(Stored records)
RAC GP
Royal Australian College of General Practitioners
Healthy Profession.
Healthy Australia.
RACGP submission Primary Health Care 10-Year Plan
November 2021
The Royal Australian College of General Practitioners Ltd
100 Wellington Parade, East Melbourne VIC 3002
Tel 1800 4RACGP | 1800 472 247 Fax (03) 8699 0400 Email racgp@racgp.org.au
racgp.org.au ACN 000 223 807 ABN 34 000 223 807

...

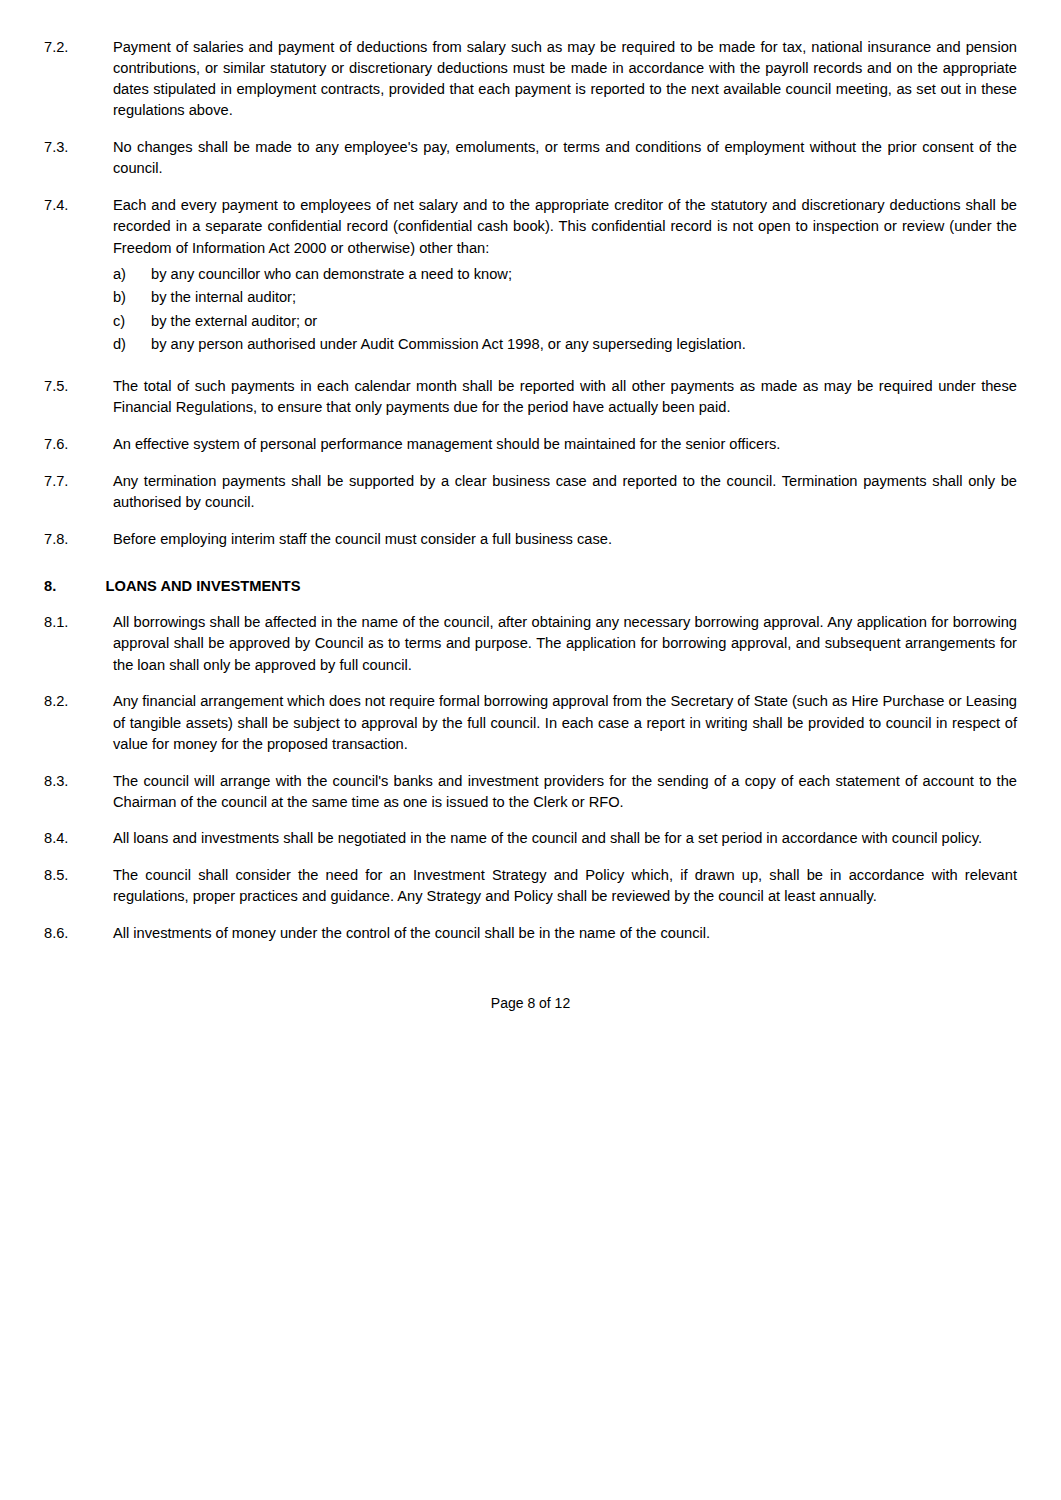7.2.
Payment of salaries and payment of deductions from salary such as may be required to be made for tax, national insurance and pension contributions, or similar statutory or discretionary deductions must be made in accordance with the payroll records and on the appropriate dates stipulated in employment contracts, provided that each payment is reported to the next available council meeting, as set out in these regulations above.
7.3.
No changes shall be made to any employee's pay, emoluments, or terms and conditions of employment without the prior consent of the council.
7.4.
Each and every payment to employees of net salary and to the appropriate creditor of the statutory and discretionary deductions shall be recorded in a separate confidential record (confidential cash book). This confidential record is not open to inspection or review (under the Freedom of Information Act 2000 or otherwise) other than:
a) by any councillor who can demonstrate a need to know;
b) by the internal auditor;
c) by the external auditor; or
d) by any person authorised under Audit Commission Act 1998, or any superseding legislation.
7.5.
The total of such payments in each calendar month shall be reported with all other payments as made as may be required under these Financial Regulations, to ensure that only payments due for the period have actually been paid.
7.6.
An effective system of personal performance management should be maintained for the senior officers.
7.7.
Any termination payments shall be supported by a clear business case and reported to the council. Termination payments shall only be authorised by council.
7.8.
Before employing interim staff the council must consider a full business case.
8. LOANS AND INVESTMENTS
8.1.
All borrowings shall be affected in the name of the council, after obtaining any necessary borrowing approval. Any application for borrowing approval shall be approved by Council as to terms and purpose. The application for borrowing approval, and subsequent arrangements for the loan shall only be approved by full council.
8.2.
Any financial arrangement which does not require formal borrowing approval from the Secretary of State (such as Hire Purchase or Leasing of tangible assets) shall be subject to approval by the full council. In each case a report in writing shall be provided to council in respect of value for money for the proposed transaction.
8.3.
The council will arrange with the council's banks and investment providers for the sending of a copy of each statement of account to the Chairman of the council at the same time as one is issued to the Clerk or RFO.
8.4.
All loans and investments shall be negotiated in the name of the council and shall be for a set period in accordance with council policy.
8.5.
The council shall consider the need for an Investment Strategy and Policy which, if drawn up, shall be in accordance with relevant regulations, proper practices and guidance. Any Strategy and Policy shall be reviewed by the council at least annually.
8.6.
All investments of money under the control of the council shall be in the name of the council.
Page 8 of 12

_ABOUT THIS EXERCISE_
Whichever lines of the records above hold the word "employment" should all be copied out.

_TASK RESPONSE_
Payment of salaries and payment of deductions from salary such as may be required to be made for tax, national insurance and pension contributions, or similar statutory or discretionary deductions must be made in accordance with the payroll records and on the appropriate dates stipulated in employment contracts, provided that each payment is reported to the next available council meeting, as set out in these regulations above.
No changes shall be made to any employee's pay, emoluments, or terms and conditions of employment without the prior consent of the council.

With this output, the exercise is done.